Give back exactly the lines from the start of the listing to the line containing "right knee: (549, 322)", inclusive, and nothing beyond them.

- [Records for processing]
-*-*-

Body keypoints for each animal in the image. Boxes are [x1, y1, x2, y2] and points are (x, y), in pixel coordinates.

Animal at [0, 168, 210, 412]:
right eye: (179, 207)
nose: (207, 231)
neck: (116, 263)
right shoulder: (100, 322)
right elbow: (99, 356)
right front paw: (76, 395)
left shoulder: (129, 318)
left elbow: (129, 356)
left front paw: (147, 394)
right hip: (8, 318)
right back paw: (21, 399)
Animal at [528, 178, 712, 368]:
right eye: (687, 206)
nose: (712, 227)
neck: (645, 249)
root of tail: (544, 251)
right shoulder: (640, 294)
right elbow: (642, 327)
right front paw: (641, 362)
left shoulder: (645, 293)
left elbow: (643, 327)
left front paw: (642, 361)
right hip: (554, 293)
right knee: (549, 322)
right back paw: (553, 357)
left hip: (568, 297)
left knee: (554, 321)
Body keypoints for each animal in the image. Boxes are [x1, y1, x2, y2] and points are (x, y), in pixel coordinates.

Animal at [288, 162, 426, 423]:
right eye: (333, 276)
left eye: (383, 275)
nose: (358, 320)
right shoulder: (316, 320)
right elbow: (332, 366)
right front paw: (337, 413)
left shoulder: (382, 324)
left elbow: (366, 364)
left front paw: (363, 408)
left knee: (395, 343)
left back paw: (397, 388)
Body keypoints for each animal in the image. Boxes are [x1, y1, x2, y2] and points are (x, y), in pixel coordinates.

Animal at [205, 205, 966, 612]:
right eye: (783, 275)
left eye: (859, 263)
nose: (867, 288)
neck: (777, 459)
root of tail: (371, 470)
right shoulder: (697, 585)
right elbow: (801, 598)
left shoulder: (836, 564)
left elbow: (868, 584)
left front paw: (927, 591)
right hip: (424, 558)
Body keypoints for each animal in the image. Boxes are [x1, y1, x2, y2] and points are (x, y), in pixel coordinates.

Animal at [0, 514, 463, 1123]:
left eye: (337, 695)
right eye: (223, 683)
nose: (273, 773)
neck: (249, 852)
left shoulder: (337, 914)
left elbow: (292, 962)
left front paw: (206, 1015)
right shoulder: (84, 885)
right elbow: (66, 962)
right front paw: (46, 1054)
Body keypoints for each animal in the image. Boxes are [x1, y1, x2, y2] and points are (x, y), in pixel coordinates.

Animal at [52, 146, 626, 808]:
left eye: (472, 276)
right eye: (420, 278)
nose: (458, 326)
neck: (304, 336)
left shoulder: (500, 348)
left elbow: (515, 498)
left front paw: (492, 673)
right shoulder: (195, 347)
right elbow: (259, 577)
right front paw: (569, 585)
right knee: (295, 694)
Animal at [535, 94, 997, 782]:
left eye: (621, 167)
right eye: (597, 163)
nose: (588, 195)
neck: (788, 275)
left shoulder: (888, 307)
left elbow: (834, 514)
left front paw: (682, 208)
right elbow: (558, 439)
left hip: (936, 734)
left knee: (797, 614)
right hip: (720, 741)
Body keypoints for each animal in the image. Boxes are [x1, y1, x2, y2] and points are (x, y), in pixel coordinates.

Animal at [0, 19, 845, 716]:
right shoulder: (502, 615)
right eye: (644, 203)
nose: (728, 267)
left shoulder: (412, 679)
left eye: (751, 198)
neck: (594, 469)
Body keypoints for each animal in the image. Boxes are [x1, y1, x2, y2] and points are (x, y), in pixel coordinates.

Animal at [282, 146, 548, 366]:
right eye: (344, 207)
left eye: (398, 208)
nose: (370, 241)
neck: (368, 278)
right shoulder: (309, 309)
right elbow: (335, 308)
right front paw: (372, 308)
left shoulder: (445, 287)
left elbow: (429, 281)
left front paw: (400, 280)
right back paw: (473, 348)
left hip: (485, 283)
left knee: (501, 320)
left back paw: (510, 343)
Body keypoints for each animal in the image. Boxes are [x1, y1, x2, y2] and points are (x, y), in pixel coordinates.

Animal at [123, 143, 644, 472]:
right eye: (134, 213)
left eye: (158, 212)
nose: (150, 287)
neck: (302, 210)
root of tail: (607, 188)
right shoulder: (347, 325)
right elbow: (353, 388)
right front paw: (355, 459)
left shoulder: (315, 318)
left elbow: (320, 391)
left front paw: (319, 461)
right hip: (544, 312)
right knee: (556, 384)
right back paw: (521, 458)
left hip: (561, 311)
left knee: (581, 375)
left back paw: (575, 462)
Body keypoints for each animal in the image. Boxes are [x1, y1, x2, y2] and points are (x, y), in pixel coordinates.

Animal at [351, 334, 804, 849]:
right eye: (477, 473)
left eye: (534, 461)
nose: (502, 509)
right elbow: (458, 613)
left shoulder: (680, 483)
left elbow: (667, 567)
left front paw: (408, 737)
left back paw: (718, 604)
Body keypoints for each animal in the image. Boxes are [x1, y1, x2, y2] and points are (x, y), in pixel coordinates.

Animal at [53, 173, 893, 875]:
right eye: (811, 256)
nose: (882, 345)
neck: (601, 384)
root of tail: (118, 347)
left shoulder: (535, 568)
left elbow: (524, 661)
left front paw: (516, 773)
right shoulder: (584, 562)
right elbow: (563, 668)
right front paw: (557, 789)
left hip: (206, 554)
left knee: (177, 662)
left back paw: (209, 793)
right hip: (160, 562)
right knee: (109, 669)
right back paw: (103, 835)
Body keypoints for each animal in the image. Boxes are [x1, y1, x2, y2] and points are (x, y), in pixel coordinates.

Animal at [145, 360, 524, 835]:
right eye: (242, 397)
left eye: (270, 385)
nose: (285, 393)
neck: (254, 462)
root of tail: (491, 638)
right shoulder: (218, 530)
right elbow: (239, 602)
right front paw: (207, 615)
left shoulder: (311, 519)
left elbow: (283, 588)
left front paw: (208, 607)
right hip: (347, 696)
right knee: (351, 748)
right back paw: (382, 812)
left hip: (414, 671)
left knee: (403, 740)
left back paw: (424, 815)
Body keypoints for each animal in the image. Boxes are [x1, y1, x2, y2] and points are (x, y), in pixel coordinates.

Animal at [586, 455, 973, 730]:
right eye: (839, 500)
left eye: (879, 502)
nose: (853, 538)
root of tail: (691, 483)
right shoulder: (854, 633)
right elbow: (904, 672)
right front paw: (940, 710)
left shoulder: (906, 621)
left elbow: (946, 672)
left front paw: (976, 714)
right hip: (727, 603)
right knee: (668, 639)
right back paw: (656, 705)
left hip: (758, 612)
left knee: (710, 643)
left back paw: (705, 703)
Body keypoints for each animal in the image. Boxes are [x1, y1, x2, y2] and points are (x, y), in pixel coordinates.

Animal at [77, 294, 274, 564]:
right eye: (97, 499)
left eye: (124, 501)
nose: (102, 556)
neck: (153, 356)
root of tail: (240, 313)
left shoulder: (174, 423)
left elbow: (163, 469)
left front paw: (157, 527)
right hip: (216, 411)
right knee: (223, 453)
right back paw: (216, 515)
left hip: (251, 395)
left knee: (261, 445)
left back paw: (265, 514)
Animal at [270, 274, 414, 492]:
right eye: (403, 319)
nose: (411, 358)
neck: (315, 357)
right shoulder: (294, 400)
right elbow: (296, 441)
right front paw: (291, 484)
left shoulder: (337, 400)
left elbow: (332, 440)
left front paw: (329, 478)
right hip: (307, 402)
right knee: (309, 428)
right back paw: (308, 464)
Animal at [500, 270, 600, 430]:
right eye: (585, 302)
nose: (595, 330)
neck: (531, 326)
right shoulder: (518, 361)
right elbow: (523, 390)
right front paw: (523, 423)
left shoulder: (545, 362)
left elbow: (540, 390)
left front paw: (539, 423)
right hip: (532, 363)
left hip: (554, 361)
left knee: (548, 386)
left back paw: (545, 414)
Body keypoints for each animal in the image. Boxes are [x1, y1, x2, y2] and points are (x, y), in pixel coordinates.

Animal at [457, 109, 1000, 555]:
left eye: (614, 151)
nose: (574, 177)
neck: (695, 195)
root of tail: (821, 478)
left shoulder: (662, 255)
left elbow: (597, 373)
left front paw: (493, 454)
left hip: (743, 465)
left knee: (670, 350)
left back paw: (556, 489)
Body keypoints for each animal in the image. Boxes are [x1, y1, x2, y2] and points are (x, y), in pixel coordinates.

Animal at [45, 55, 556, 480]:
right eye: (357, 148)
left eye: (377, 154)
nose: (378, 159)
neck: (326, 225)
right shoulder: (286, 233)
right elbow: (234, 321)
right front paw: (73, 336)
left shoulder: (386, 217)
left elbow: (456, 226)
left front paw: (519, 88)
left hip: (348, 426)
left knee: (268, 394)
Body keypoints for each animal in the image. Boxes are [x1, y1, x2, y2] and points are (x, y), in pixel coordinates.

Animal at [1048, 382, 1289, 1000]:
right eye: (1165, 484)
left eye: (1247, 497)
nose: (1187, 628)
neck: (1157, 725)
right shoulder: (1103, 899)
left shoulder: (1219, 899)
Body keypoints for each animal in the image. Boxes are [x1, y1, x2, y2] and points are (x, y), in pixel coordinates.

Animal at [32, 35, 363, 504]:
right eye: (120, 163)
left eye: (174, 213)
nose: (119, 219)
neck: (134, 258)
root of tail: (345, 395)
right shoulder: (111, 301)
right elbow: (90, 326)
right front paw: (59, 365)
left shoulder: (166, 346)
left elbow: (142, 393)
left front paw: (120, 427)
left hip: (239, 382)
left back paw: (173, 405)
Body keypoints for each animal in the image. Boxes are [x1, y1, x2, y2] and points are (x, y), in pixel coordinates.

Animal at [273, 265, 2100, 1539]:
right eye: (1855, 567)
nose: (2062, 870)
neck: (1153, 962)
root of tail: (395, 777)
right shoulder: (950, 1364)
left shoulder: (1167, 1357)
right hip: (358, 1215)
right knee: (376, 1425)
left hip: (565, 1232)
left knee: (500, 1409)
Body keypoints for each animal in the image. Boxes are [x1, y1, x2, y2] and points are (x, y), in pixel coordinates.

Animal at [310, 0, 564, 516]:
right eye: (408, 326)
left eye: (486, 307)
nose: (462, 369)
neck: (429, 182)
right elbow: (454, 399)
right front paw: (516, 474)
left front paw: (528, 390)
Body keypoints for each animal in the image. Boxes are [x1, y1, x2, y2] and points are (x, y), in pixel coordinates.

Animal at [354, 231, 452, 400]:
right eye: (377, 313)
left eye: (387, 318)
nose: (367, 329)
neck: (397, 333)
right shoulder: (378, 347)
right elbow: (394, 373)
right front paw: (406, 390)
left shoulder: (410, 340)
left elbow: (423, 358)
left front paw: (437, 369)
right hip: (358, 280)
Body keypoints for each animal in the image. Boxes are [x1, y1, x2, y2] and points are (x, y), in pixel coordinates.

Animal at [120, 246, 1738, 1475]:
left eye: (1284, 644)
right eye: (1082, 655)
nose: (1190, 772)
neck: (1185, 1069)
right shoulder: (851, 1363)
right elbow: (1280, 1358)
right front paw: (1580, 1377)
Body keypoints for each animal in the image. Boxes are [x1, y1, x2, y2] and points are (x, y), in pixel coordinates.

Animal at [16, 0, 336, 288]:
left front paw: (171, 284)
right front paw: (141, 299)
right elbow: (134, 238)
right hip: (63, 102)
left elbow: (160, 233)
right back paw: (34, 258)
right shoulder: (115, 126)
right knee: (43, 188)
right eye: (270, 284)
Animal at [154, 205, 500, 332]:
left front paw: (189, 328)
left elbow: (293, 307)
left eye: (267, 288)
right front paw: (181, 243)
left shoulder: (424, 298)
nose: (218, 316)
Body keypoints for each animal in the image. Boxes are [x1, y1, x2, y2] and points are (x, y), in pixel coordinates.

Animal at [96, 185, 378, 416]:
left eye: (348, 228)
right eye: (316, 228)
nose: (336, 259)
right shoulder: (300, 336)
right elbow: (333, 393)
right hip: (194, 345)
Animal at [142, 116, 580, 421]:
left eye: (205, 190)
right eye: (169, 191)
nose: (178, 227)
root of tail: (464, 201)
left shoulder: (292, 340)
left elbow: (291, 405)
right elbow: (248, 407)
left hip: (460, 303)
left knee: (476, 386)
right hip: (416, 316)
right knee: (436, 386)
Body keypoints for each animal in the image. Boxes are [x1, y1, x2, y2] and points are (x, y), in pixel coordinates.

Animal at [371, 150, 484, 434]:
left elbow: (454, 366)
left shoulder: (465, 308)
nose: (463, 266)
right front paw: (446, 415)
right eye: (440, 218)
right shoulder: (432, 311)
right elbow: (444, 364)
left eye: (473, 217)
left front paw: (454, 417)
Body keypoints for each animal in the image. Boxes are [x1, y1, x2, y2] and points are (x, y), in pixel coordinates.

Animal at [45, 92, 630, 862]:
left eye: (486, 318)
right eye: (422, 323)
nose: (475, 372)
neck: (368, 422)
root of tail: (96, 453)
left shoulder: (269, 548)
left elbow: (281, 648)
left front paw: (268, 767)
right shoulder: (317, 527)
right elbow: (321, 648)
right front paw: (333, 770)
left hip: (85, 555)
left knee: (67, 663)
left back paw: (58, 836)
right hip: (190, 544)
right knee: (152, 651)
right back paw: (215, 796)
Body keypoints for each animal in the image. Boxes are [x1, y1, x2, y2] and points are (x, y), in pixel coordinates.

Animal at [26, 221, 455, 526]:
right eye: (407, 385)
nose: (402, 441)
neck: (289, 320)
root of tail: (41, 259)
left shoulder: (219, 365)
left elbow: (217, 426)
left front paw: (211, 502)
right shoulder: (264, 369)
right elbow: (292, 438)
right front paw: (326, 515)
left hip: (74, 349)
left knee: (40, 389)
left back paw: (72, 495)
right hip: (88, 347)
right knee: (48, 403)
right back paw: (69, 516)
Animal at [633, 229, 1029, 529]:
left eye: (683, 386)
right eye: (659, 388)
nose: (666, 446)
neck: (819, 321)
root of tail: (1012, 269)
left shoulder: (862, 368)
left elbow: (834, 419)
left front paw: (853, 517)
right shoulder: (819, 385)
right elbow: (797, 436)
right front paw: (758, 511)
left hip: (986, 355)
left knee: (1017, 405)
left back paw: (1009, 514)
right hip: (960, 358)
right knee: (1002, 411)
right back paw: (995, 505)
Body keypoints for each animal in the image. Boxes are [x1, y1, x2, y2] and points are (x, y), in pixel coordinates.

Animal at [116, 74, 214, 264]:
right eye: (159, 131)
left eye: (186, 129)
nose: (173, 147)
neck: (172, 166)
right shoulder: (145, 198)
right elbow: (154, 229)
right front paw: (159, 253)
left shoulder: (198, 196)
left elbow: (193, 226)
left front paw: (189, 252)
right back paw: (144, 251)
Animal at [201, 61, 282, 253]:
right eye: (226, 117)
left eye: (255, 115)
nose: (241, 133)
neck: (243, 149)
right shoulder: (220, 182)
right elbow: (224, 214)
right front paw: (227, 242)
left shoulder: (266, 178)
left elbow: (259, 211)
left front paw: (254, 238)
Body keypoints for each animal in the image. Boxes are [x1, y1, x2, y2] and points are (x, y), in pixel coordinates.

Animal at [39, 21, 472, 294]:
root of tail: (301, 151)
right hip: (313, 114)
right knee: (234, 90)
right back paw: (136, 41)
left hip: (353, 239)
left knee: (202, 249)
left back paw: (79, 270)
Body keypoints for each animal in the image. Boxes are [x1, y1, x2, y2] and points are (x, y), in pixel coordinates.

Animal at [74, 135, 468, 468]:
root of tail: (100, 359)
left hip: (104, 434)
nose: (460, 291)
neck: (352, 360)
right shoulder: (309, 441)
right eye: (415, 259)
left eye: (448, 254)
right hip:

-*-*-

- [Expected answer]
Body keypoints for each animal in the image. Boxes are [x1, y1, x2, y2] and points are (x, y), in pixel coordinates.

Animal at [0, 168, 210, 412]:
right eye: (179, 207)
nose: (207, 231)
neck: (116, 263)
right shoulder: (100, 322)
right elbow: (99, 356)
right front paw: (76, 395)
left shoulder: (129, 318)
left elbow: (129, 356)
left front paw: (147, 394)
right hip: (8, 318)
right back paw: (21, 399)
Animal at [528, 178, 712, 368]:
right eye: (687, 206)
nose: (712, 227)
neck: (645, 249)
root of tail: (544, 251)
right shoulder: (640, 294)
right elbow: (642, 327)
right front paw: (641, 362)
left shoulder: (645, 293)
left elbow: (643, 327)
left front paw: (642, 361)
right hip: (554, 293)
right knee: (549, 322)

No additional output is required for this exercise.